As you can see from the photos the cathedral facade and towers are undergoing restorative work as is the Portica da Gloria. The work has been ongoing since late 2013 and the scaffolding will be in place for a while longer. Another change from my experience in 2012 was the presence of security guards at each entrance to the cathedral and the fact that pilgrims are no longer allowed to bring their rucksacks inside. It’s a sad indication of how much the world has changed in the past 4 years.
I arrived in time for the Pilgrims Mass at Midday. Before the Mass began we were given strict instructions that we were not to take any photos or videos whilst the Mass was in progress , another change from my experience in 2012 but a welcome one.The cathedral was packed and the famous Botafumeiro was swung at the end of Mass. As a symbol of welcome, at the beginning of each Mass the priest reads out a list of the numbers and nationality of the pilgrims who have arrived in Santiago and have claimed their Compostela within the previous 24 hours. He also states the place from which each pilgrim began their pilgrimage. Traditionally this mass is for Pilgrims to give thanks to God for the experience of their adventure and for having reached their goal. At the end of the Mass I said a few prayers and lit some candles in one of the side chapels then departed to check in at the hotel I had booked the previous day. After spending most of the previous couple of weeks sleeping fitfully in the bunks of the Albergues I decided to treat myself and booked a room in the San Francisco Hotel Monumento , a former monastery that is now a 4 star hotel and is just 100m away from the cathedral. It was a good choice.

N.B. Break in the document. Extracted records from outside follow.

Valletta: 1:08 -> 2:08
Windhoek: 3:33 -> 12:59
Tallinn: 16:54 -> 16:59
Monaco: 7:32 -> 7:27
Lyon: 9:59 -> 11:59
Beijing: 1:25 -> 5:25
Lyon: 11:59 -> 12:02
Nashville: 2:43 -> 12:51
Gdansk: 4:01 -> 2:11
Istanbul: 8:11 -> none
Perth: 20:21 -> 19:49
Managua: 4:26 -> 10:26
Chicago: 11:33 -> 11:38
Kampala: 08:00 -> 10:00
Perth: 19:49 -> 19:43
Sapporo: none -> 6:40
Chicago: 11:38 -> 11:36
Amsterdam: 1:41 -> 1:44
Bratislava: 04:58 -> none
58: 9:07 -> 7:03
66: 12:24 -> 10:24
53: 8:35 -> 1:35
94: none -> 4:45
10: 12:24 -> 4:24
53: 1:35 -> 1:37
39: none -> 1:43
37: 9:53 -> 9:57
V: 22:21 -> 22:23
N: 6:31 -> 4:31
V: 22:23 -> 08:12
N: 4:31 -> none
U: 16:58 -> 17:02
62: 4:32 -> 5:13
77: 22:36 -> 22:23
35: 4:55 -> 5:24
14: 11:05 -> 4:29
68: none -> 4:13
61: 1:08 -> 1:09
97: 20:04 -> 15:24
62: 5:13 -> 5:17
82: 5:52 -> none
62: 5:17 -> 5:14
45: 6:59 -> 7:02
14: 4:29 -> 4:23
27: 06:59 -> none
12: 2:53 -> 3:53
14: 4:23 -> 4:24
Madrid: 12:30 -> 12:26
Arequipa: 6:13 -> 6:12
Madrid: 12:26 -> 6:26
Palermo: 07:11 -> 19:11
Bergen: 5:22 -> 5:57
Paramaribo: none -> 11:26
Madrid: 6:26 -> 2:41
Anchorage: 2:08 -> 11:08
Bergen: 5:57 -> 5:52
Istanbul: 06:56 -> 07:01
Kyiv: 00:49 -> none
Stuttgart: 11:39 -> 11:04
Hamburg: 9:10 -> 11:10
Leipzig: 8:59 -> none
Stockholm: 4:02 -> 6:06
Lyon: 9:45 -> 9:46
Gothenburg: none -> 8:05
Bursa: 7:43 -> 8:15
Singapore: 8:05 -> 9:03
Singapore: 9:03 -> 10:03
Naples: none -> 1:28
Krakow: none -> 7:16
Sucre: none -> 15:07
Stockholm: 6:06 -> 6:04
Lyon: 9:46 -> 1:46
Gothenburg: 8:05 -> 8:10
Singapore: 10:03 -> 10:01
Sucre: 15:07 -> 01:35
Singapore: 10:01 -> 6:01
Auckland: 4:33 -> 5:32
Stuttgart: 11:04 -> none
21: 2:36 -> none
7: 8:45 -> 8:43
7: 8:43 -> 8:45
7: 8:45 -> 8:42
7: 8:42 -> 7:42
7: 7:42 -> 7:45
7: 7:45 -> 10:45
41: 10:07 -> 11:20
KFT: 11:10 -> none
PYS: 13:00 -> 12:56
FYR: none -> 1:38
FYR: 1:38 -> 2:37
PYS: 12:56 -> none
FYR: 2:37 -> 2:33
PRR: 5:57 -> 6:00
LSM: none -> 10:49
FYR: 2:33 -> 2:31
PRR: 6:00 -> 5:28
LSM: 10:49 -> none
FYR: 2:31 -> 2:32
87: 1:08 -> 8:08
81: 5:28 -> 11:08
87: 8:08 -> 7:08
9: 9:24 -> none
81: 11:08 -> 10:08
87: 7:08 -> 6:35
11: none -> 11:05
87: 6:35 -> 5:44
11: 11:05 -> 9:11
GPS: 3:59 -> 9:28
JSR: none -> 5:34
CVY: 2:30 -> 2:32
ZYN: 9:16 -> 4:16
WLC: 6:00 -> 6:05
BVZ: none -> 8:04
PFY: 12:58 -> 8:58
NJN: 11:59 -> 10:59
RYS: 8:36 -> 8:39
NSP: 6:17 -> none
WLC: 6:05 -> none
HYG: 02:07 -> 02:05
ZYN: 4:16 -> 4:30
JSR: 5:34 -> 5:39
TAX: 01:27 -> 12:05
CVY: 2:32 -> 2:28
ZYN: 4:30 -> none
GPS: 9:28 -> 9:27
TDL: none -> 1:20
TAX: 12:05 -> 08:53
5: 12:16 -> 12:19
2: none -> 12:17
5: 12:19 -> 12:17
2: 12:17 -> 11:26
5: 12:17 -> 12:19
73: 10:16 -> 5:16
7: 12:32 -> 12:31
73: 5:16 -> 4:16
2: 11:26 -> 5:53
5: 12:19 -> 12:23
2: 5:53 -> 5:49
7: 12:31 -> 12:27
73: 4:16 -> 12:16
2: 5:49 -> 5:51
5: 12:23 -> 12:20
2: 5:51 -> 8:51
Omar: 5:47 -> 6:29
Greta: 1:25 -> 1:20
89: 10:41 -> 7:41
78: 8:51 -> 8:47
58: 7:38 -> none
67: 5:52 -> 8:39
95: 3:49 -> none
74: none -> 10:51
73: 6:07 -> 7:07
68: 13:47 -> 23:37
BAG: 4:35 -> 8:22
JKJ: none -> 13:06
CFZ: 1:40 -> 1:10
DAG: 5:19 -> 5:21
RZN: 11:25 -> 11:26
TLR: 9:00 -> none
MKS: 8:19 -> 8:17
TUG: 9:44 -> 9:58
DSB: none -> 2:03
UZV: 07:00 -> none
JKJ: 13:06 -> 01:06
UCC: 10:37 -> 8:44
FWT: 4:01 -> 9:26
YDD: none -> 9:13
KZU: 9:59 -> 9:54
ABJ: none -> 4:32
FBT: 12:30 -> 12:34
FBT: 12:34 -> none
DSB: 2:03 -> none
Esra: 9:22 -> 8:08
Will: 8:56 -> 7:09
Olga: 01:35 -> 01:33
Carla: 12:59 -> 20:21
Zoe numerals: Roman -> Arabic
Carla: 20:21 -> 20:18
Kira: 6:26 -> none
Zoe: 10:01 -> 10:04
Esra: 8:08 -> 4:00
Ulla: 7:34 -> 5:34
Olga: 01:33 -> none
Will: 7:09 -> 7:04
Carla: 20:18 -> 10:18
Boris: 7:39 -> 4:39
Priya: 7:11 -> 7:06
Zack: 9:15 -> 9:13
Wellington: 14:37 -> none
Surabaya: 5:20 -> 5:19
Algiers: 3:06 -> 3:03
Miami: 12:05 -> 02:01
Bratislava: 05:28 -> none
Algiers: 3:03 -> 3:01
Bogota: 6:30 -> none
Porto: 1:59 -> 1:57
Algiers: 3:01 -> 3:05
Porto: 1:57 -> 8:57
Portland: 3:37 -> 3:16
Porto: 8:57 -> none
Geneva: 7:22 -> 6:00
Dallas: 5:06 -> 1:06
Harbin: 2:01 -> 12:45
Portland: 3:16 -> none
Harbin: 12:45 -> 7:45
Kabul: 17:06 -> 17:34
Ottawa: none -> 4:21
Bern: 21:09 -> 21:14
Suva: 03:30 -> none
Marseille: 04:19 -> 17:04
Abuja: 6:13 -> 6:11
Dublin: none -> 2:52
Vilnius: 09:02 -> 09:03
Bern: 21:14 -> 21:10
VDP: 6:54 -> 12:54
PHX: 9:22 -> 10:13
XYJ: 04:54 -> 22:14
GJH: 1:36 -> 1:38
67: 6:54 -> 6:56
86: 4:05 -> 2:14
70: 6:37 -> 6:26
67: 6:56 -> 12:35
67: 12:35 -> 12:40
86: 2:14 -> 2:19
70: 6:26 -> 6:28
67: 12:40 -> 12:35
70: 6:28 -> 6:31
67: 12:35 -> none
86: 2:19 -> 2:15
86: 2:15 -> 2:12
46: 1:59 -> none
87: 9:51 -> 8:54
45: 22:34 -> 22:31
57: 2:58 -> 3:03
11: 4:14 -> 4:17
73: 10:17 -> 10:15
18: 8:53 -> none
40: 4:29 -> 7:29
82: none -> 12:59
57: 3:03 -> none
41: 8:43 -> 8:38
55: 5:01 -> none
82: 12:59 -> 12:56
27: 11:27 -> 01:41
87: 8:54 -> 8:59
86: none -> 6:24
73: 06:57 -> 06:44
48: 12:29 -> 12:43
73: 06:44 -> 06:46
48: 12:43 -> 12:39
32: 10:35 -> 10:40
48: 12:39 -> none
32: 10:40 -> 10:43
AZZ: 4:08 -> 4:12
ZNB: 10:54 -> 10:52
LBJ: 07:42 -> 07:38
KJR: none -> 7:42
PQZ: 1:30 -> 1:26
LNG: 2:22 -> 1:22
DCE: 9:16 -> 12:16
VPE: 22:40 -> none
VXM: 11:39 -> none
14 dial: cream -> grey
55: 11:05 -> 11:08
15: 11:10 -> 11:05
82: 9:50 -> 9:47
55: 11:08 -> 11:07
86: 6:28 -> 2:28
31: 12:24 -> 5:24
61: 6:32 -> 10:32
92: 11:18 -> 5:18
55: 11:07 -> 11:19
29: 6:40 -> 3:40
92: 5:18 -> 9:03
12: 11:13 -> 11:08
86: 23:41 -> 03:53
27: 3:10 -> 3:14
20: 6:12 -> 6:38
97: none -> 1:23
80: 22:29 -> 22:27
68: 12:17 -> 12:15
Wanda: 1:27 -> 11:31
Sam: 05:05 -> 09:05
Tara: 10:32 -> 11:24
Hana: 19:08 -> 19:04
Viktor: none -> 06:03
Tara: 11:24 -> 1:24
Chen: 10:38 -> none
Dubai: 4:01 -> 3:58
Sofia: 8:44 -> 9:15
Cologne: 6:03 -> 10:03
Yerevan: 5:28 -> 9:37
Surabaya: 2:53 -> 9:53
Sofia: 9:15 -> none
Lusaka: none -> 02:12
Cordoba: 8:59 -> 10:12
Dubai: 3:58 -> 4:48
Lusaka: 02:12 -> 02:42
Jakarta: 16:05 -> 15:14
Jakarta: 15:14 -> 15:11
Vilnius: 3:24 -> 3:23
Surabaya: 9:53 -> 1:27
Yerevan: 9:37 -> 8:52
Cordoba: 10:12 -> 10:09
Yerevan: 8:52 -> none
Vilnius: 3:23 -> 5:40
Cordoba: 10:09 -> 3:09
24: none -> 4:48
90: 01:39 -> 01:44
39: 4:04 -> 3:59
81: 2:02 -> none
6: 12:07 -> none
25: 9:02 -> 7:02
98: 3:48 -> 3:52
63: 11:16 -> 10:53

After a quick shower I walked over to the Pilgrims Office to collect to present my Credential and collect the Compostela. There were an awful lot of Pilgrims in the city and we had to queue for 90 minutes.
On leaving the Pilgrims Office I bumped into Julian and we arranged to meet up for dinner later that evening. As ever the restaurants in the old part of the city were crammed with pilgrims celebrating the end of their journey and we did the same , exchanging contact details and invitations to visit each other at the end of the evening.
So another hugely enjoyable Camino completed and I am already looking forward to the next one. This was a shorter but more challenging walk than the Frances , with far fewer pilgrims ( roughly 30 to 40 per leg I’d guess ) the majority of whom were Spanish speaking. I had the impression that many of the people I met along the way deliberately avoided the now very busy Frances and favoured the tranquility and beauty of this route. If you prefer solitariness on your Camino it’s certainly easier to find on the Primitivo. For my own part I enjoy the spells of walking alone and having thinking time but I also love the social side that staying in the albergues provides as that’s where a lot of the Camino memories are created. Sometimes a mix of pilgrims come together , something special happens and you take home a memory that will last a lifetime. That beautiful evening I spent in Castro was it.